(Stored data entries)
************

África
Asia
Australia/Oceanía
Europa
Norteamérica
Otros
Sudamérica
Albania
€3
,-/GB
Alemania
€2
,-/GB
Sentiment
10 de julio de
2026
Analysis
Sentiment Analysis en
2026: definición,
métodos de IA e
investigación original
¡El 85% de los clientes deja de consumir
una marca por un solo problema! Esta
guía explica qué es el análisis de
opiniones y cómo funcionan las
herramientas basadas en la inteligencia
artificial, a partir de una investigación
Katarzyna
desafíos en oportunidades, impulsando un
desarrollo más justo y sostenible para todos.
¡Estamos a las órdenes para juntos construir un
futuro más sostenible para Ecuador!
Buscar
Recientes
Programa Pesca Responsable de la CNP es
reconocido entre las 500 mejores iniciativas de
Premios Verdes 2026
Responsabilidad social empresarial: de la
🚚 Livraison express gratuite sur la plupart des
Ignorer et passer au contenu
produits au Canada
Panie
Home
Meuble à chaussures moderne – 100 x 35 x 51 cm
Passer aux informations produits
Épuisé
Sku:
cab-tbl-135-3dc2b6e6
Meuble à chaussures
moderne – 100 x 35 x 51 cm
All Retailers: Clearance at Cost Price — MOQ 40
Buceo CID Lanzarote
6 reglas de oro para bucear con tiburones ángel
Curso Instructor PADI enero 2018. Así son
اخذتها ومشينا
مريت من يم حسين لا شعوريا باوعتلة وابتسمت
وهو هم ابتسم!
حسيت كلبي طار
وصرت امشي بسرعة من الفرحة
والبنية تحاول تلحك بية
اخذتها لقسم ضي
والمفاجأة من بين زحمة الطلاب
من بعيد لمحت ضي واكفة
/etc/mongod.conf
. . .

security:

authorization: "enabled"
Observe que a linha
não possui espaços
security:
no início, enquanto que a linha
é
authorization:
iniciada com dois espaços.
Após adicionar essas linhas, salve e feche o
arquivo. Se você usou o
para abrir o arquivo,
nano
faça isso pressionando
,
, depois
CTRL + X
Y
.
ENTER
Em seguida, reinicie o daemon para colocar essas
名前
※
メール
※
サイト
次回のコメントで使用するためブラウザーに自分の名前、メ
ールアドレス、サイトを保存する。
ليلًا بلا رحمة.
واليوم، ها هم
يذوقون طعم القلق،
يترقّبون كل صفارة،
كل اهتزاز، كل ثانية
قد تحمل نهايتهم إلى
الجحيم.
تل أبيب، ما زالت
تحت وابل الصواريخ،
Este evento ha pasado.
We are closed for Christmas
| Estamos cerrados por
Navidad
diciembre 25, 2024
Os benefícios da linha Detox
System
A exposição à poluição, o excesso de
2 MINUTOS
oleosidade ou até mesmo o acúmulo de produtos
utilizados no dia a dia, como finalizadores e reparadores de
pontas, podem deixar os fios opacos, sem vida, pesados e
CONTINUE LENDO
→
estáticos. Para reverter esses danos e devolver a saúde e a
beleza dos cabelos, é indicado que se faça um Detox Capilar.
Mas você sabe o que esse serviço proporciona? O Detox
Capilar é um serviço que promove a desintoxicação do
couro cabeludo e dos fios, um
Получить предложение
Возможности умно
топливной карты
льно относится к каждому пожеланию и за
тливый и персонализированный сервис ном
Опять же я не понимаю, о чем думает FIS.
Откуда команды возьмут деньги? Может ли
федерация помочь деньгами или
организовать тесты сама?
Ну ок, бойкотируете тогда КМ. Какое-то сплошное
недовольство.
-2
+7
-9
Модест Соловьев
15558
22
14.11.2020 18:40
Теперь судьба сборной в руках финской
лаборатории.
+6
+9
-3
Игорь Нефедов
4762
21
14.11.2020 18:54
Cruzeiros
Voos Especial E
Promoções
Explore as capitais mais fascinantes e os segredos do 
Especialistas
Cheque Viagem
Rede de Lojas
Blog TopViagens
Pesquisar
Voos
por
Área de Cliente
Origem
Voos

************

EXERCISE BRIEF: Among the lines above, find those carrying the word "você" and copy them out.

REPLY:
arquivo. Se você usou o
Mas você sabe o que esse serviço proporciona? O Detox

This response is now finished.